(Dataset entries)

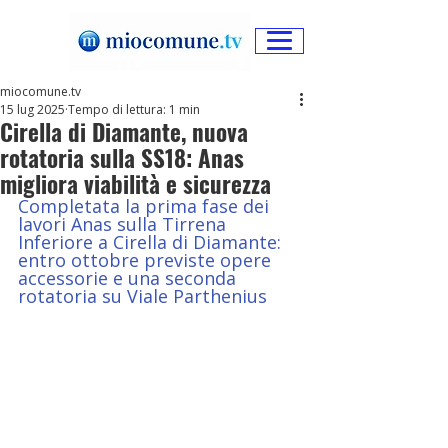
miocomune.tv
15 lug 2025
Tempo di lettura: 1 min
Cirella di Diamante, nuova
rotatoria sulla SS18: Anas
migliora viabilità e sicurezza
Completata la prima fase dei 
lavori Anas sulla Tirrena 
Inferiore a Cirella di Diamante: 
entro ottobre previste opere 
accessorie e una seconda 
rotatoria su Viale Parthenius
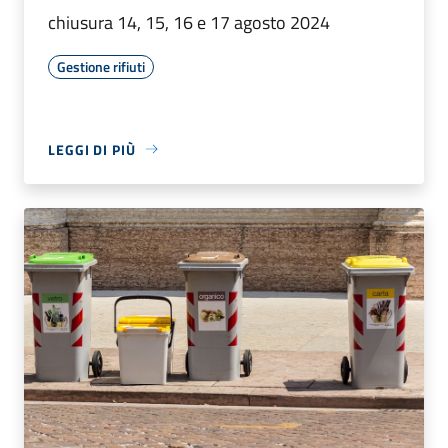
chiusura 14, 15, 16 e 17 agosto 2024
Gestione rifiuti
LEGGI DI PIÙ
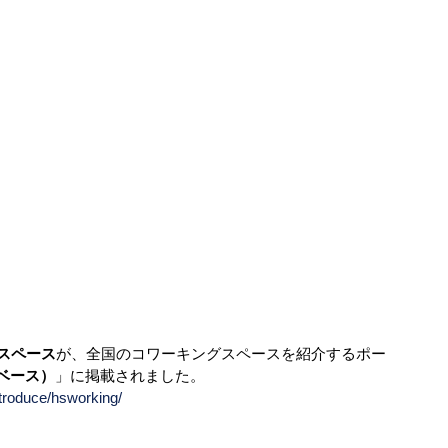
スペース
が、全国のコワーキングスペースを紹介するポー
タベース）
」に掲載されました。
ntroduce/hsworking/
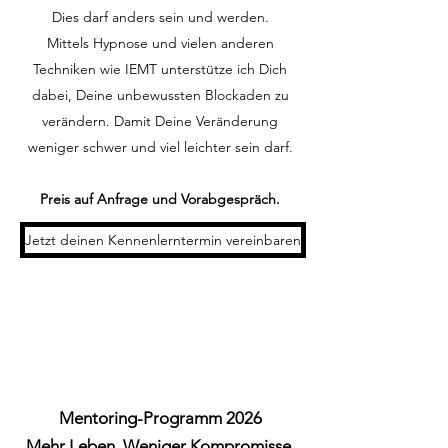
Dies darf anders sein und werden.
Mittels Hypnose und vielen anderen
Techniken wie IEMT unterstütze ich Dich
dabei, Deine unbewussten Blockaden zu
verändern. Damit Deine Veränderung
weniger schwer und viel leichter sein darf.
Preis auf Anfrage und Vorabgespräch.
Jetzt deinen Kennenlerntermin vereinbaren
Mentoring-Programm 2026
Mehr Leben. Weniger Kompromisse.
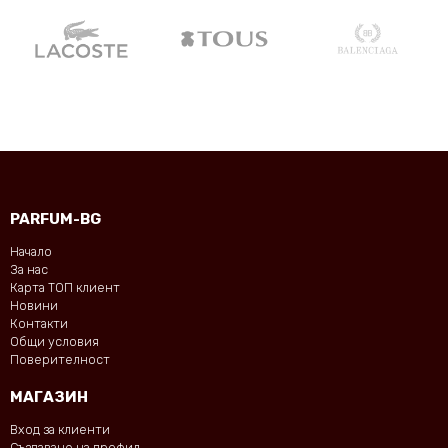
PARFUM-BG
Начало
За нас
Карта ТОП клиент
Новини
Контакти
Общи условия
Поверителност
МАГАЗИН
Вход за клиенти
Създаване на профил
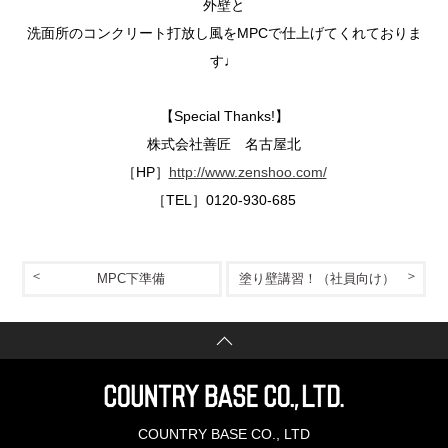
外壁と
洗面所のコンクリート打放し風をMPCで仕上げてくれておりま
す♩
【Special Thanks!】
株式会社善匠 名古屋北
［HP］
http://www.zenshoo.com/
［TEL］0120-930-685
MPC下準備
塗り壁講習！（社員向け）
COUNTRY BASE CO., LTD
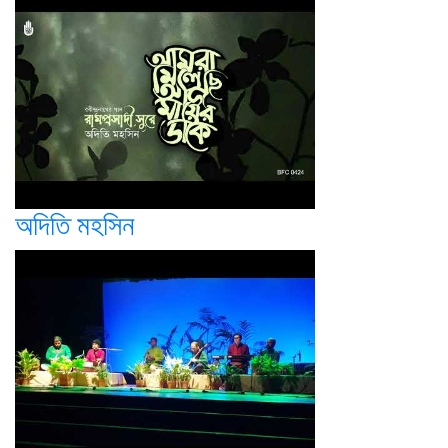
অদিতি মহসিন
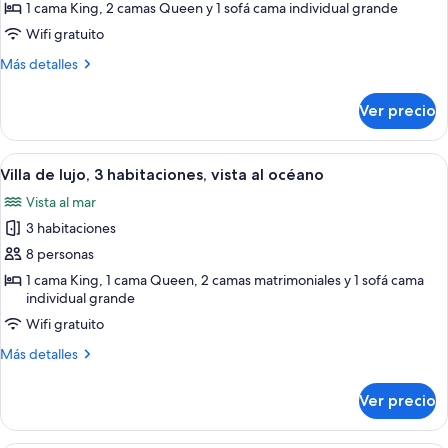
Villa
1 cama King, 2 camas Queen y 1 sofá cama individual grande
de
Wifi gratuito
lujo,
Más
Más detalles
2
detalles
habitaciones,
sobre
Ver precio
Villa
vista
de
al
lujo,
Abrir
Habitación de hotel con dos camas, un
jardín
6
2
Villa de lujo, 3 habitaciones, vista al océano
todas
habitaciones,
Vista al mar
vista
las
al
3 habitaciones
fotos
jardín
de
8 personas
Villa
1 cama King, 1 cama Queen, 2 camas matrimoniales y 1 sofá cama
individual grande
de
lujo,
Wifi gratuito
3
Más
Más detalles
habitaciones,
detalles
sobre
vista
Ver precio
Villa
al
de
océano
lujo,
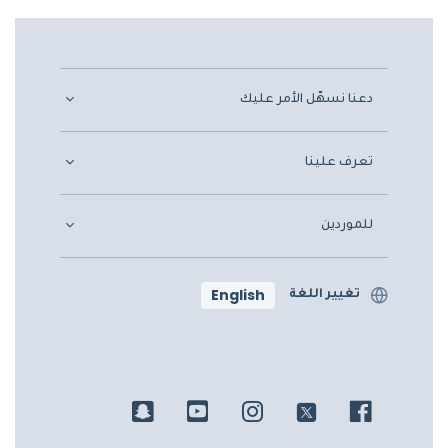
دعنا نسهّل الأمر عليك
تعرف علينا
للموردين
English
تغيير اللغة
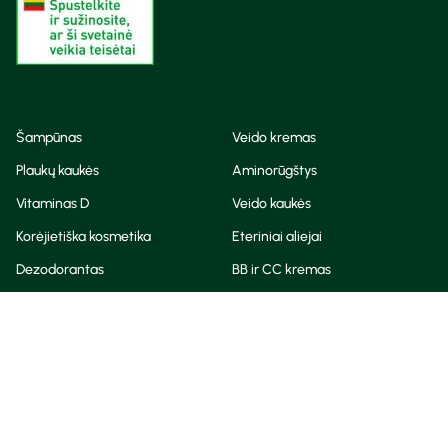
Šampūnas
Veido kremas
Plaukų kaukės
Aminorūgštys
Vitaminas D
Veido kaukės
Korėjietiška kosmetika
Eteriniai aliejai
Dezodorantas
BB ir CC kremas
Visos teisės saugomos
Privatumo taisyklės
Slapukų politika
© Camelia 2026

* _WHAT IS REQUIRED_
Only the lines above that include the word "sein" belong in the answer; copy each one.

* _EXERCISE RESPONSE_
Dies darf anders sein und werden.
weniger schwer und viel leichter sein darf.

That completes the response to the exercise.